--- Source extract Enclosed Below ---

Sabik Pur is a village in the Lakhisarai District of the Indian state of Bihar. Lakhisarai, Barahiya, Sheikhpura, and Jamui are the towns and cities closest to Sabikpur.

== Geography ==
Sabikpur is situated on the banks of the Harohar River, a fork of the Ganges. The river name of the river combines ‘haro' which means "to take away," and 'har,' which means "problems", since this river is reputed to "take away all problems." The river circles the village to the north, west and south. Traditionally, the village doesn't lack of water.

There are five wards in the village of Sabikpur. Lakhisarai is the nearest town, and approximately 5 km away. The village links to Lakhisarai via a solid road.

== Town ==
It is one of the oldest villages in the district.

The village is highly educated; it is home to about 50 doctors, as well as soldiers, engineers, teachers, and lawyers. The village contains 704 houses.

Around 100–150 years ago, a saint meditated at the Sadhu Baba temple and left his body there, making it a sacred place. This village also includes a temple sacred to Lord Shiva.

The village lacks signs of development, such as banks and proper healthcare services. During storms, the village has problems with electricity and transportation.

== Agriculture ==
The village has a favorable climate and geographical features, which allow farmers to grow crops like wheat, oilseeds, tomatoes, other types of vegetables, and trees like mango, neem, and bamboo. The main source of irrigation is the Harohar River which surrounds the village from three directions.

--- End of Enclosed Source extract ---

• _Activities_
A – In the passage on Sabikpur, how far is the nearest town from the village?
B – Translate this sentence from the passage on Sabikpur into Spanish: "The village contains 704 houses."
The listing that follows comes from a separate source.

--- Data records Enclosed Below ---

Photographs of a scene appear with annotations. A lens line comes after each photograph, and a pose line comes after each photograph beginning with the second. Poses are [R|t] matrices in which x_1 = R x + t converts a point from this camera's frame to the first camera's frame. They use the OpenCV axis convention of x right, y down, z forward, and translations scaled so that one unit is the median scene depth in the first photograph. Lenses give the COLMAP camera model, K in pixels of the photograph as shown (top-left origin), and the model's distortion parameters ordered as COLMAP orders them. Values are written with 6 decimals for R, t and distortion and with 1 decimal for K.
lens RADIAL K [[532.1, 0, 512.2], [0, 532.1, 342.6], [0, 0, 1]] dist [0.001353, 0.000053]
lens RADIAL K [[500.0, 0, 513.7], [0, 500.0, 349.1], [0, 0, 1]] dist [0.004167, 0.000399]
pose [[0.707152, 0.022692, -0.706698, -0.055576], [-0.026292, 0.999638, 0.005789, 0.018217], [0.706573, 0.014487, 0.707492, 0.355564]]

--- End of Enclosed Data records ---
--- Data records Enclosed Below ---

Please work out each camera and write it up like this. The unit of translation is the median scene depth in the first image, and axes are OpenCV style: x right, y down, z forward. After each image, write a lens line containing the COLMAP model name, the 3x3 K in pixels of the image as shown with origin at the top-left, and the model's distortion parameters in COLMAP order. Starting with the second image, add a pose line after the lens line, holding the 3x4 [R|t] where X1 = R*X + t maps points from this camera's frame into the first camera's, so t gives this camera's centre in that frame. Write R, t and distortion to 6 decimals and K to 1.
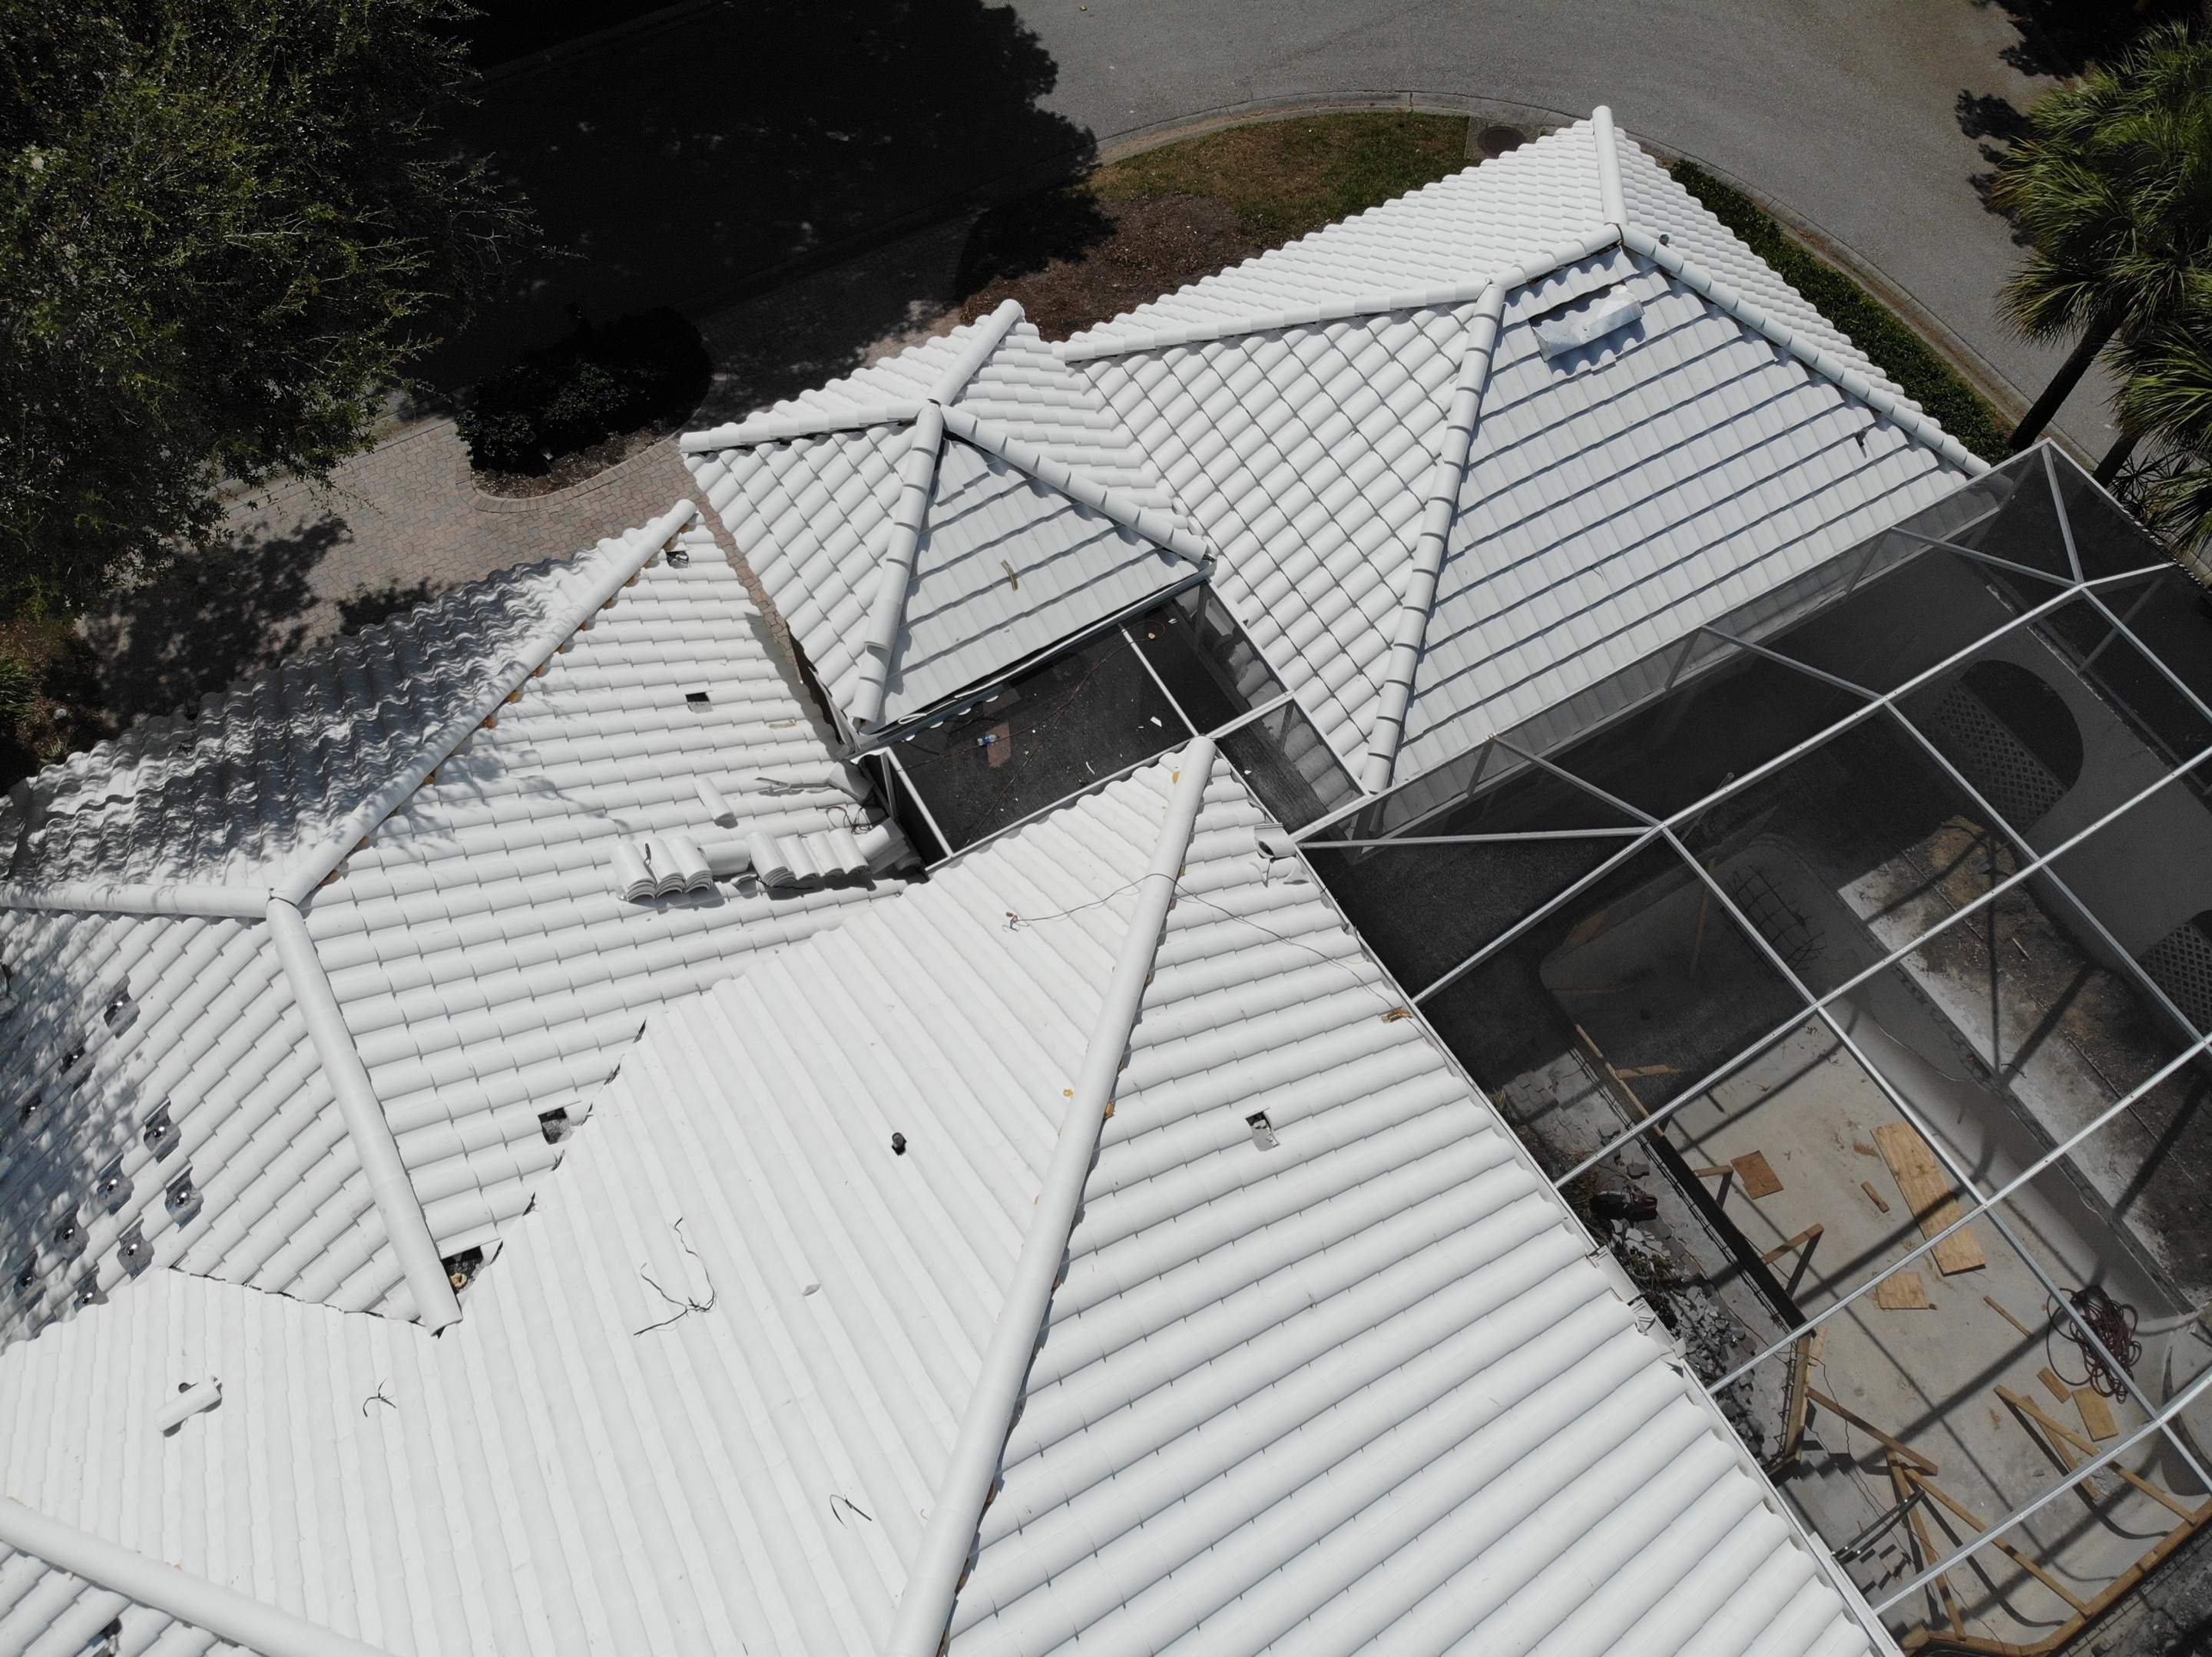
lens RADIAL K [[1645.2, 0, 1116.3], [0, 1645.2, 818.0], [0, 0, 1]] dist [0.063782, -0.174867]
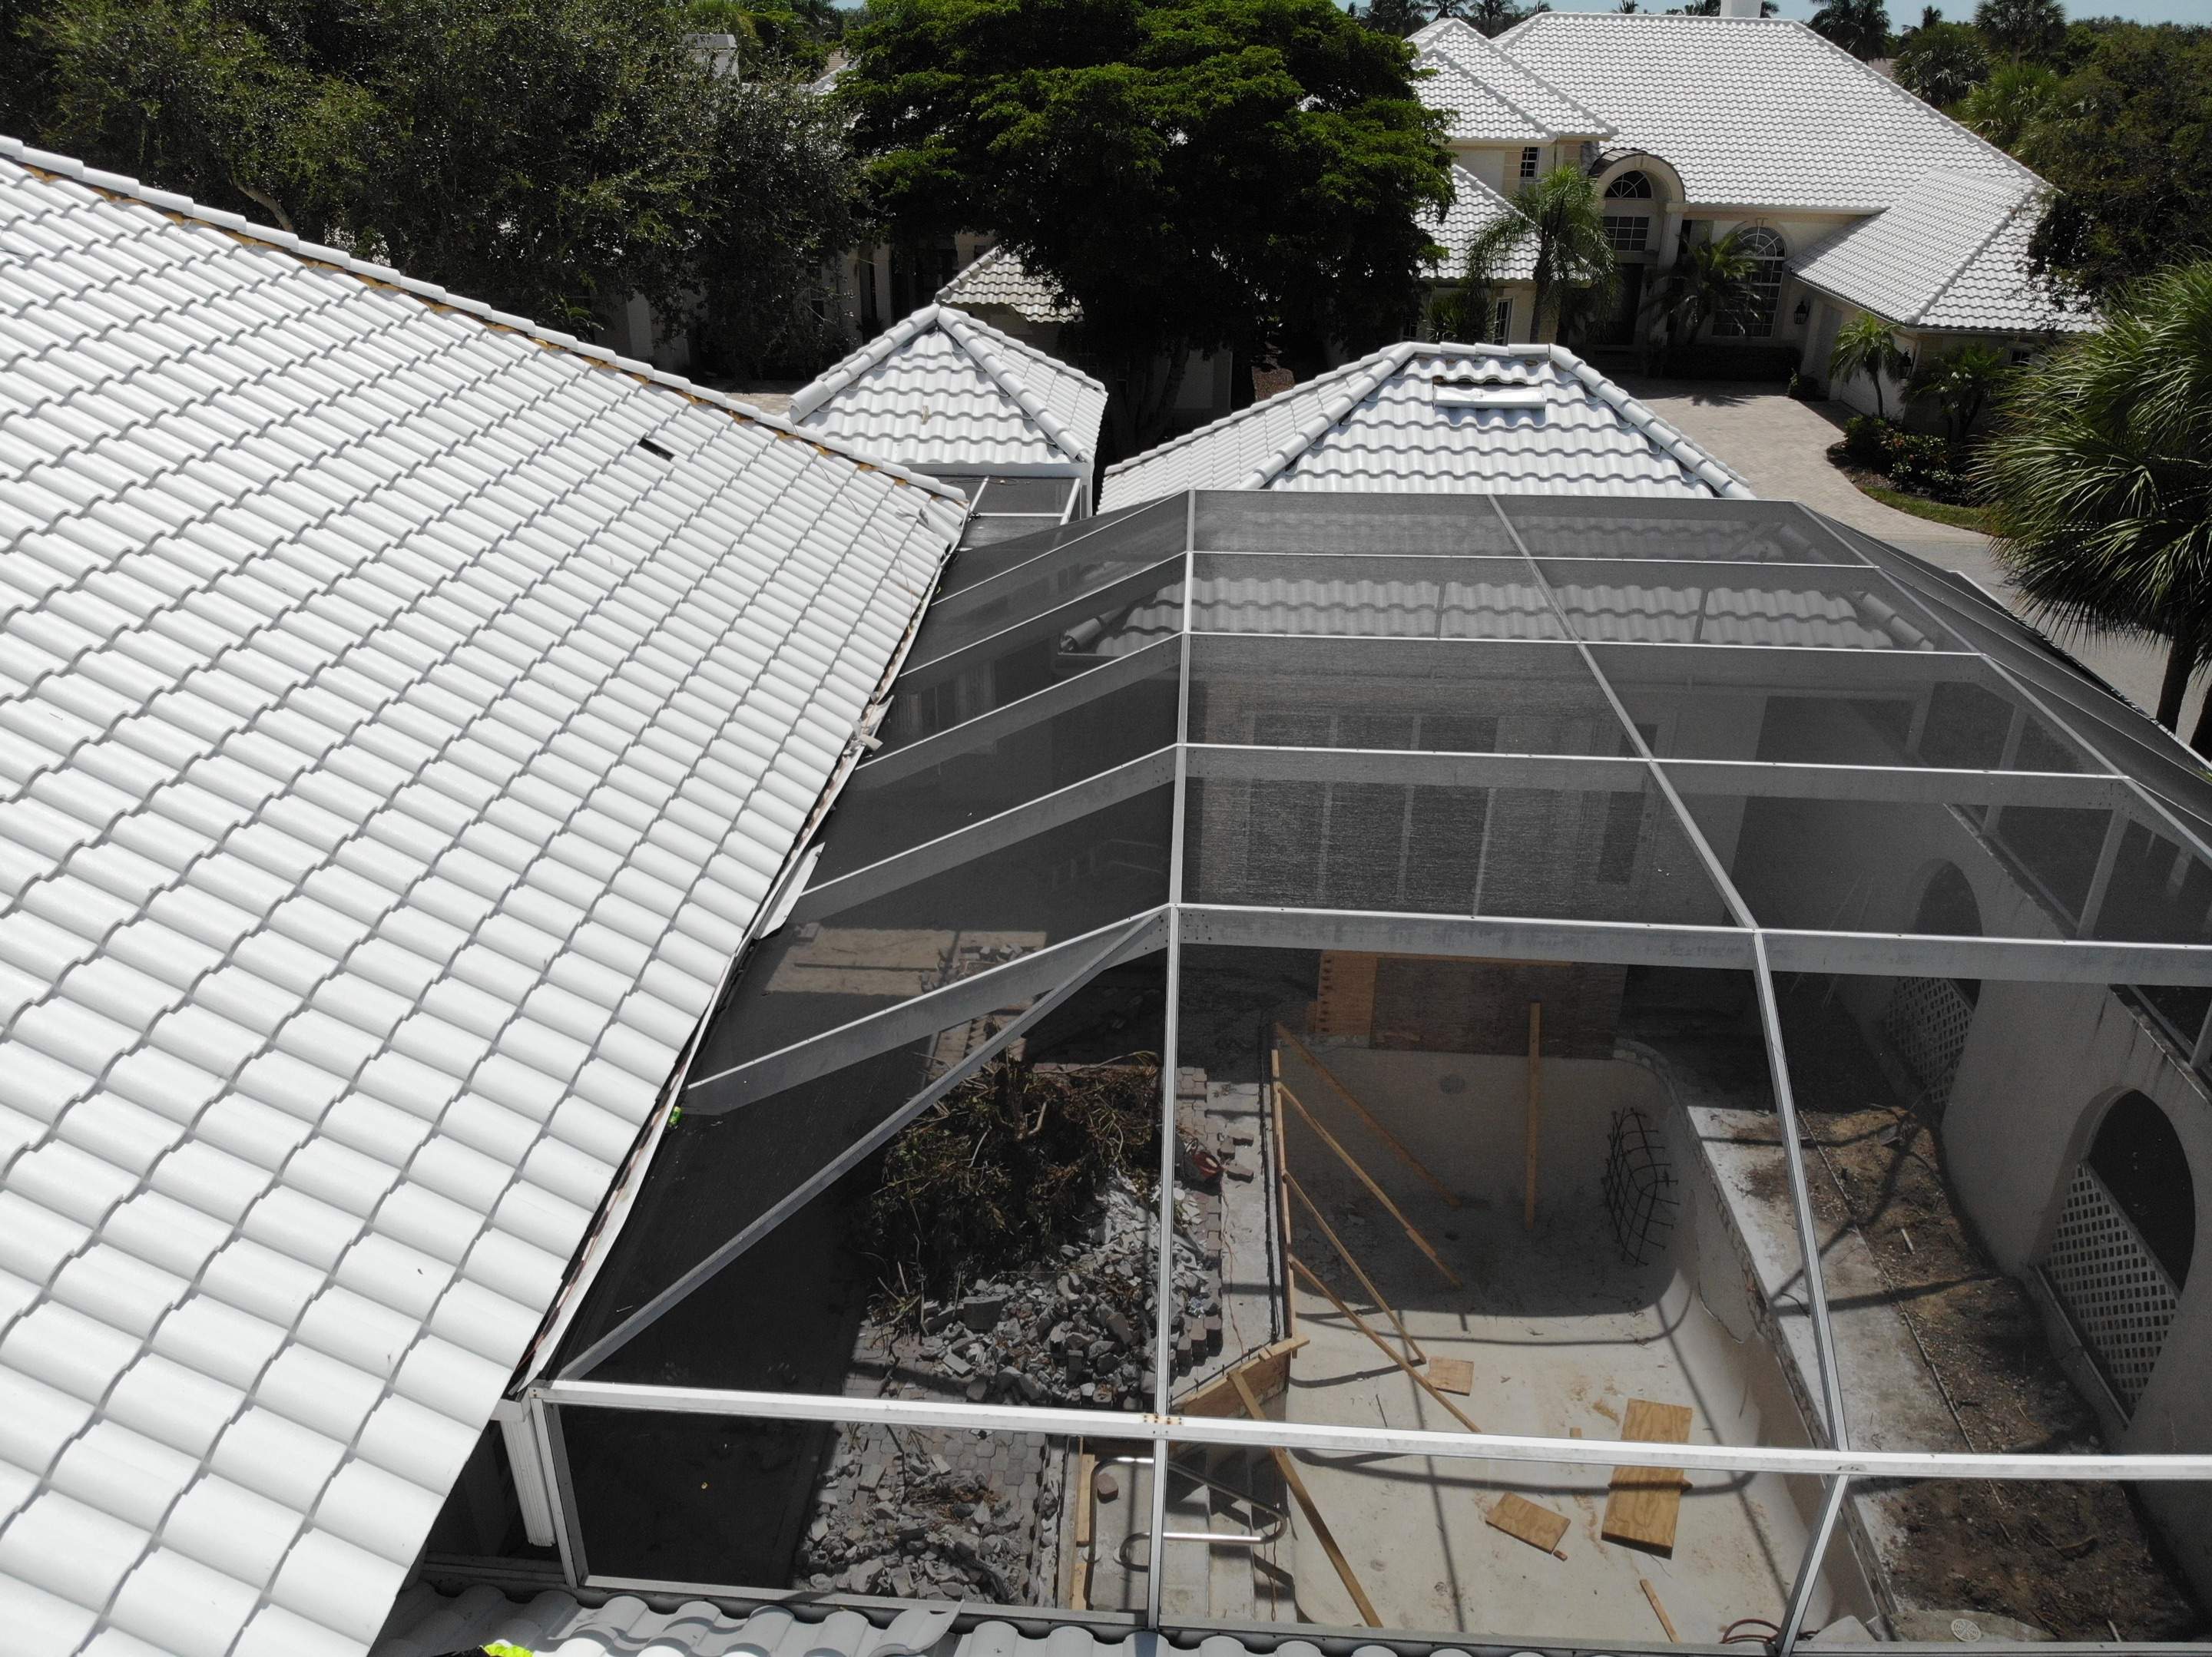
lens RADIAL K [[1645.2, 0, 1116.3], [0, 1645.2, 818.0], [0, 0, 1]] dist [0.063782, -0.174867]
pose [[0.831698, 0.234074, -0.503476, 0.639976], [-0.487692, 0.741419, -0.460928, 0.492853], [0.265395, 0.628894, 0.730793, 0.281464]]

--- End of Enclosed Data records ---

• _Results by task_
A – Lakhisarai is approximately 5 km away.

B – El pueblo tiene 704 casas.